Data Integration and Data Preparation in Python

BigGorilla

“Data scientists, according to interviews and expert estimates, spend from 50-80% of their time mired in this more mundane labor of collecting and preparing unruly digital data, before it can be explored for useful nuggets.”

— Steve Lohr, Aug 17, 2014, New York Times (For Big-Data Scientists, ‘Janitor Work’ Is Key Hurdle to Insights)

BigGorilla is an open-source data integration and data preparation ecosystem (powered by Python) to enable data scientists to perform integration and analysis of data. BigGorilla consolidates and documents the different steps that are typically taken by data scientists to bring data from different sources into a single database to perform data analysis.  For each of these steps, we document existing technologies and also point to desired technologies that could be developed.

The different components of BigGorilla are freely available for download and use. Data scientists are encouraged to contribute code, datasets, or examples to BigGorilla.  Our goal is also to promote education and training for aspiring data scientists with the development, documentation, and tools provided through BigGorilla. Jumpstart with our BigGorilla introduction to data integration and data preparation.

  • OPEN-SOURCE COMPONENTS FOR DATA INTEGRATION AND DATA PREPARATION

  • CAN BE COMBINED AND REUSED IN DIFFERENT CONTEXT AND DIFFERENT WAYS

  • TUTORIALS, DATASETS, AND EXAMPLES

OVERVIEW

Here is a hypothetical scenario to illustrate how different components (see bottom of the page) of BigGorilla may be used. Suppose a company is trying to understand the sentiments of its customers and potential customers regarding products of its own and products of its competitors. Their goal is to obtain and prepare data from relevant tweets, blogs, and news articles before running their favorite sentiment analysis algorithm on the data. The following is a depiction of the possible steps taken to prepare the data prior to the running of their sentiment analysis algorithm.
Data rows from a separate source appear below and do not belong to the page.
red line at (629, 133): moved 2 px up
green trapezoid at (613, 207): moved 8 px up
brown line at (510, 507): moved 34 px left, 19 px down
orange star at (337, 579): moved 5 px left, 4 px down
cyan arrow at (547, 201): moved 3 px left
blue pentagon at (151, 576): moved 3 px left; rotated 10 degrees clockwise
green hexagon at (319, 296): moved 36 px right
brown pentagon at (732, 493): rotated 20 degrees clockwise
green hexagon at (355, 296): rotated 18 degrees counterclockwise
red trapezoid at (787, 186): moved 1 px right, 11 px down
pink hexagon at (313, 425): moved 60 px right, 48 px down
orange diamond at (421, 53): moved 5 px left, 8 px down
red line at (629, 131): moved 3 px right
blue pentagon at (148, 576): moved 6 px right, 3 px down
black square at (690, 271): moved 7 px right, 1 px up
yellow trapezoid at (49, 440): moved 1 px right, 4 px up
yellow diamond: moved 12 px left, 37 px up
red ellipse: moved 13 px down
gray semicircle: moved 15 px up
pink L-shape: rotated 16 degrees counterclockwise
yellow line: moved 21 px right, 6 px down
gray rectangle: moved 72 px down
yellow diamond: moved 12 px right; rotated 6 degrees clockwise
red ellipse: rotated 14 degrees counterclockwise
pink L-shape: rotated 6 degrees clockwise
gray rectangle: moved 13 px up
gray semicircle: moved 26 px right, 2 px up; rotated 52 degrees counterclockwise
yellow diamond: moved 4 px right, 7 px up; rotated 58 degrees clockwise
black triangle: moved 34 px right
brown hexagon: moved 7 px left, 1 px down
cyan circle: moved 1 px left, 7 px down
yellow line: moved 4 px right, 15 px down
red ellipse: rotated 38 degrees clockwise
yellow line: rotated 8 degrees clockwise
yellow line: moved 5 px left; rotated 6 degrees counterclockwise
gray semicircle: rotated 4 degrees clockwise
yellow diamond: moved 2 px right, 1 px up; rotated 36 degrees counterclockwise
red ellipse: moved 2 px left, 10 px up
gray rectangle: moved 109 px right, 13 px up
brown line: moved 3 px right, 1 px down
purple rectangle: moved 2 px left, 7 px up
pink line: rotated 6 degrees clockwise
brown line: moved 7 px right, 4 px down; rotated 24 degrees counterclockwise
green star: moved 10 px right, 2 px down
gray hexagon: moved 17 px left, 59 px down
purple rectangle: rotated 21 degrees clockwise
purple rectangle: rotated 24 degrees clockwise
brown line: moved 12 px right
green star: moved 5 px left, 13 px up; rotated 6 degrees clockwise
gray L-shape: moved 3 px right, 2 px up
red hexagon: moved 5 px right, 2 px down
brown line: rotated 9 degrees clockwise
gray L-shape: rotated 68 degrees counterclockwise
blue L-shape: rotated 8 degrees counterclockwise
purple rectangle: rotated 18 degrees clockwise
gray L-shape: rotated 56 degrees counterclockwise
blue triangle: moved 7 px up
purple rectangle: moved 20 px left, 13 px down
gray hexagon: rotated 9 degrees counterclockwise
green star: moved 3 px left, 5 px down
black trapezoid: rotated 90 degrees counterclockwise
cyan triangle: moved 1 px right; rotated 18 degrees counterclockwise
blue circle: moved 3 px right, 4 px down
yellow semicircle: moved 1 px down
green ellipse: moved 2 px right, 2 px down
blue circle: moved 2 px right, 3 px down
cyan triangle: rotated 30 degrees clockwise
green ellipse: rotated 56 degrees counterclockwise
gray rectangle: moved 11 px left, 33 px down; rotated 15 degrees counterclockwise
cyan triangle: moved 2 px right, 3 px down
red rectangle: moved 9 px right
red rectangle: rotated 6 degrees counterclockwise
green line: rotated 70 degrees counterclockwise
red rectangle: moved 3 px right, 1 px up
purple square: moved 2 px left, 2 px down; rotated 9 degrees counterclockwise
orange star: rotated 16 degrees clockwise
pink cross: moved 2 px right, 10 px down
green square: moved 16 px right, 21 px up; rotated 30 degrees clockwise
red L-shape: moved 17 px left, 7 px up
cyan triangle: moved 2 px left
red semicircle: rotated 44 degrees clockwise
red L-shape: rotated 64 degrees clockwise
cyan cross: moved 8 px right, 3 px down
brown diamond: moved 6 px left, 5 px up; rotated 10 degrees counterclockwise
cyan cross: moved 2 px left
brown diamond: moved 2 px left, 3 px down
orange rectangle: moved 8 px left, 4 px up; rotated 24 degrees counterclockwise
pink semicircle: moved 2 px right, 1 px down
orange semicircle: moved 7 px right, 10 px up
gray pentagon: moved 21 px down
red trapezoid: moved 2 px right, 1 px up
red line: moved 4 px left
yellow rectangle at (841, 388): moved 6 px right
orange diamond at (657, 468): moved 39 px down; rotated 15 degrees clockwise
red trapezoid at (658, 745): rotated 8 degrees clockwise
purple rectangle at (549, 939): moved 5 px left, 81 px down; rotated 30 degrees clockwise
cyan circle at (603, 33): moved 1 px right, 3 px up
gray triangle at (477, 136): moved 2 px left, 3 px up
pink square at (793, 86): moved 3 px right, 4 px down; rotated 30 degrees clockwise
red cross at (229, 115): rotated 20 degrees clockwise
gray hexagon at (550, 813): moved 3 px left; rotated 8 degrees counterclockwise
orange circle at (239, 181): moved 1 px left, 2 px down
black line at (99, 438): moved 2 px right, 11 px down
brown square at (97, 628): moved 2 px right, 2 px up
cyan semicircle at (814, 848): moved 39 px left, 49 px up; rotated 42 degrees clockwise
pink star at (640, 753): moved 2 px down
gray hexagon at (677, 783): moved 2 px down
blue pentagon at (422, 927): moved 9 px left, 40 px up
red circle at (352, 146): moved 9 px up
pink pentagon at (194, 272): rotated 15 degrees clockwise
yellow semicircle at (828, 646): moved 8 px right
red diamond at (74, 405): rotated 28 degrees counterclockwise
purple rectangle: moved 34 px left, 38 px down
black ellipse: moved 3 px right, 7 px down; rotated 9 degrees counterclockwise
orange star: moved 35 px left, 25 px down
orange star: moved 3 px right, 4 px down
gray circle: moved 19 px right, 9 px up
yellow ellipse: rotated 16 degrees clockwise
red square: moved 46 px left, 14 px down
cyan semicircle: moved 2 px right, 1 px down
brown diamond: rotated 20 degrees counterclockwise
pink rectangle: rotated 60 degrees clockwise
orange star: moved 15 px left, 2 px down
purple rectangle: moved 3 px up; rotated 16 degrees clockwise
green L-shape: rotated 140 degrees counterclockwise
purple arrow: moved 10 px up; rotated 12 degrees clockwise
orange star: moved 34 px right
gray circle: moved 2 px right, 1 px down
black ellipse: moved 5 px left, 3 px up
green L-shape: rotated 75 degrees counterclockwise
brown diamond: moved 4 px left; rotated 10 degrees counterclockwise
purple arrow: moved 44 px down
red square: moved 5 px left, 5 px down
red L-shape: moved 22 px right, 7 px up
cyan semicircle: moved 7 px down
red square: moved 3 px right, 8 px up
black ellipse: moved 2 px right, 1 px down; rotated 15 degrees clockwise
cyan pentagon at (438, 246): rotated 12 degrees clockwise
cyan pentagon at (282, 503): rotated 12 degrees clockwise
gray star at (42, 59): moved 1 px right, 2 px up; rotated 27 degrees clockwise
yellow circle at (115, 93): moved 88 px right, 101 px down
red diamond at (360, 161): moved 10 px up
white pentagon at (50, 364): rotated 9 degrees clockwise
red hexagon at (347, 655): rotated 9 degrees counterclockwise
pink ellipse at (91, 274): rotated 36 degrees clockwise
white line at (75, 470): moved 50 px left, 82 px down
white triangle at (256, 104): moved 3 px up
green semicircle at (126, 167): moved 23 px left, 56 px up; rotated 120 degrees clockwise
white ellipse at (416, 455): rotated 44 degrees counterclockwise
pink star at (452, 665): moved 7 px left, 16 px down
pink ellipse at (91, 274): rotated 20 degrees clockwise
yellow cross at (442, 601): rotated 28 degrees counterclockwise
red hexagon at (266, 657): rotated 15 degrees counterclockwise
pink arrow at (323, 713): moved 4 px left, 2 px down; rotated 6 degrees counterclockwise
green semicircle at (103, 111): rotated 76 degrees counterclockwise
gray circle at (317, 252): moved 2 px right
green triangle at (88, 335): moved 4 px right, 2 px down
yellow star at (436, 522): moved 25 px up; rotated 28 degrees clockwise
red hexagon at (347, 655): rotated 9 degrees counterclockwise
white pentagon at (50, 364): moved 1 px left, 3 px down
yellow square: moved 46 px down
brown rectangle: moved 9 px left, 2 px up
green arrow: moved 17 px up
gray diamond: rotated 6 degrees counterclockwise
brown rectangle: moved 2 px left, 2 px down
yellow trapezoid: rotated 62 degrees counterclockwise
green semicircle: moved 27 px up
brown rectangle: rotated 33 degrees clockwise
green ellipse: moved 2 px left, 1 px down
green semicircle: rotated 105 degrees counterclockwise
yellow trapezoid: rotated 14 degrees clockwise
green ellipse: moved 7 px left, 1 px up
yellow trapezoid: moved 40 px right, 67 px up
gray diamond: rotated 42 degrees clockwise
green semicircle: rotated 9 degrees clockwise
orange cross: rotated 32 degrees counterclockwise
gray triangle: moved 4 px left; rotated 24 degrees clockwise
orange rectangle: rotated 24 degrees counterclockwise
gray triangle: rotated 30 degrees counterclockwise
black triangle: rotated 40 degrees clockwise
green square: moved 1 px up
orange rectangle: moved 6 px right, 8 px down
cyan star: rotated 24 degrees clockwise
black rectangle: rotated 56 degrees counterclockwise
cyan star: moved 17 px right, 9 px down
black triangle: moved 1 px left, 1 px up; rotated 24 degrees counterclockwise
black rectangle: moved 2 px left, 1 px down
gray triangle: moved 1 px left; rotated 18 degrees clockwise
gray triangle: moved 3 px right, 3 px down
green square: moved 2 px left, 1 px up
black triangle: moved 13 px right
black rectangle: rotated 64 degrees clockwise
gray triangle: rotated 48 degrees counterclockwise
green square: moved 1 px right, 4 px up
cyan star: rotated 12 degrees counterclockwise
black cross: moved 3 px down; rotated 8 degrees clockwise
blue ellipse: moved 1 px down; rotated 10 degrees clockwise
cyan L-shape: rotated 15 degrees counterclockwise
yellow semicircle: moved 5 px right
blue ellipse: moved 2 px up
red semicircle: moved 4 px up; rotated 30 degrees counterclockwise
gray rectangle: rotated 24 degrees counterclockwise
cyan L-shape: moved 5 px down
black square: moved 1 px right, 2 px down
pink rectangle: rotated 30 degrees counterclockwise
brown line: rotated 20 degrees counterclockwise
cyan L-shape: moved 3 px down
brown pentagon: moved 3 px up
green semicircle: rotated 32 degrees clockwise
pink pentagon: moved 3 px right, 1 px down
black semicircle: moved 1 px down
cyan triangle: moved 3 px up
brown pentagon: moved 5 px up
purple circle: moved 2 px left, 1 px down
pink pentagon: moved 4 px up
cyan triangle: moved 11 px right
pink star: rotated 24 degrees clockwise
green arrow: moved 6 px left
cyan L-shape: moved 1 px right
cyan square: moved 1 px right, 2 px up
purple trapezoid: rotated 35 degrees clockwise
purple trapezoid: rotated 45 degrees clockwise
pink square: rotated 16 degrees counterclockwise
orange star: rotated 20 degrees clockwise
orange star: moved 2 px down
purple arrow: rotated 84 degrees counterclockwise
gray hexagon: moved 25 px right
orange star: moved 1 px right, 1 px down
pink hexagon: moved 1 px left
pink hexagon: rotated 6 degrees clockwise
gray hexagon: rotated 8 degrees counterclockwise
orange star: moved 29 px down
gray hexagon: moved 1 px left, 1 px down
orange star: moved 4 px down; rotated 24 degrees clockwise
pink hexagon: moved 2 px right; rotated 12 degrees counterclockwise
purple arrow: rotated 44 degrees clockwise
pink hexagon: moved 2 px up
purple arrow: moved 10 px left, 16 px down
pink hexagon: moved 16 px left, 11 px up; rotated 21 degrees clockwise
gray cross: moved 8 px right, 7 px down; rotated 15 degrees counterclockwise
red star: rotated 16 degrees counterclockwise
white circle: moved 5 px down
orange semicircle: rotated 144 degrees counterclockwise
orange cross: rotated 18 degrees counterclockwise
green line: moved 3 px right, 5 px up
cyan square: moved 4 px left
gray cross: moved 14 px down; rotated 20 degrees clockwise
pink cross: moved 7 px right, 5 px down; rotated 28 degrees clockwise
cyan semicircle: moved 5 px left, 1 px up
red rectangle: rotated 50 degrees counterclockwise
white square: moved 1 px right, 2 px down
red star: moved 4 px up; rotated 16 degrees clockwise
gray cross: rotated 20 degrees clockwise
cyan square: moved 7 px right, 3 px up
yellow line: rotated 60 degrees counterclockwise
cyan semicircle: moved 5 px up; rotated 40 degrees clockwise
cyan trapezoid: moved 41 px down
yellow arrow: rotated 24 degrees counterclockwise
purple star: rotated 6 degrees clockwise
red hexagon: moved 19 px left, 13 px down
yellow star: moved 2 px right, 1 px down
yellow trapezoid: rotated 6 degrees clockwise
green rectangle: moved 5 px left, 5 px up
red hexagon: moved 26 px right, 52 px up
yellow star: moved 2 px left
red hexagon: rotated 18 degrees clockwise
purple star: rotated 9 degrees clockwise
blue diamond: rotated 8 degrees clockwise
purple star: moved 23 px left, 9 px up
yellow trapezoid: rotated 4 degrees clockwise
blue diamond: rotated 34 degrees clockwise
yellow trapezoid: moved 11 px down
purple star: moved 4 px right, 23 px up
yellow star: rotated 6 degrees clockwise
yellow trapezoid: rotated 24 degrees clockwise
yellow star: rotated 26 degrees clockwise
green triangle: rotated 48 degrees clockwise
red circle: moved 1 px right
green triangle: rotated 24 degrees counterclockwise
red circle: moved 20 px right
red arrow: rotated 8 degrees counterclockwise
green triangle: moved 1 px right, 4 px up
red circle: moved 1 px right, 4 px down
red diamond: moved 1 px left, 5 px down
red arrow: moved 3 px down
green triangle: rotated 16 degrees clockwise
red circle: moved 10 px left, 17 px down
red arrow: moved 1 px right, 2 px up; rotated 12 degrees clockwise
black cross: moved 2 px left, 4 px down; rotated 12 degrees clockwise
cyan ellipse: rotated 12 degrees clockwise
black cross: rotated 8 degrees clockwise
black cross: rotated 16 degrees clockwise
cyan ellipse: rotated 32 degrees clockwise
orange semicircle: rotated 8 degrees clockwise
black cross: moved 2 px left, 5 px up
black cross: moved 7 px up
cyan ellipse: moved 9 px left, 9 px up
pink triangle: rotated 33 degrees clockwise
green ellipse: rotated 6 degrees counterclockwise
The first step is to acquire data from different sources (in this case, from relevant tweets, blogs, and news feeds). In our scenario, one source will produce a CSV file while the other produces a JSON file. The data scientist then applies two extractors to extract the following information respectively: (1) tweet(company, item, {sentence, tweetid, date}) in JSON format, where sentence, tweetid, date are grouped by company and item and (2) about(company name, product, sentiment utterance, blogurl, date) in CSV format. The next step is a data transformation step, where we convert the JSON file into a CSV file by unnesting sentence, tweetid, and date with company and item. Next, we match the schemas of the two CSV files with a goal schema final(company, product, utterance, provenance, date) that is designed by a user. The resulting matchings are used by the schema mapping component to generate a script that would translate and combine both CSV files into data that conforms to the goal schema. The final step is data matching, where the goal is to identify all utterances that belong to the same company and product pair.  The different steps can be coordinated manually or through a workflow management tool.

DATA ACQUISITION

Use this component when you wish to acquire data from other sources (such as Web pages, tables from an RDBMS database, Excel and pdf files from a local email system, and so on) or generate synthetic data from sensitive ones.

DATA EXTRACTION

Use this component when you wish to extract structured data from semi-structured or natural text, such as extracting attribute-value pairs that describe a product from text, or extracting person and organization names.

SCHEMA MATCHING & MERGING

Use this component when you wish to match attributes across two schemas, such as “address” in one schema with “location” in another, or merge two schemas into one.

DATA MATCHING & MERGING

Use this component when you wish to identify when two entities are the same, such as whether or not two tuples (David Smith, JHU, 35) and (Dave Smith, John Hopkins, 37) refer to the same real-world entity, or when you wish to combine data from different sources together, which may involve reconciling conflicting values.

DATA TRANSFORMATION

Use this component when you wish to convert data from one format into another, such as from CSV to JSON, or reshape or reorganize data into a desired form.

SCHEMA MAPPING

Use this component when you wish to generate scripts (from schema matchings) that can be executed to combine data from different sources into data that conforms to a schema.

WORKFLOW MANAGEMENT

Use this component when you wish to build a pipeline of your data integration and data preparation tasks, automate the pipeline, handle input/output data, failure etc.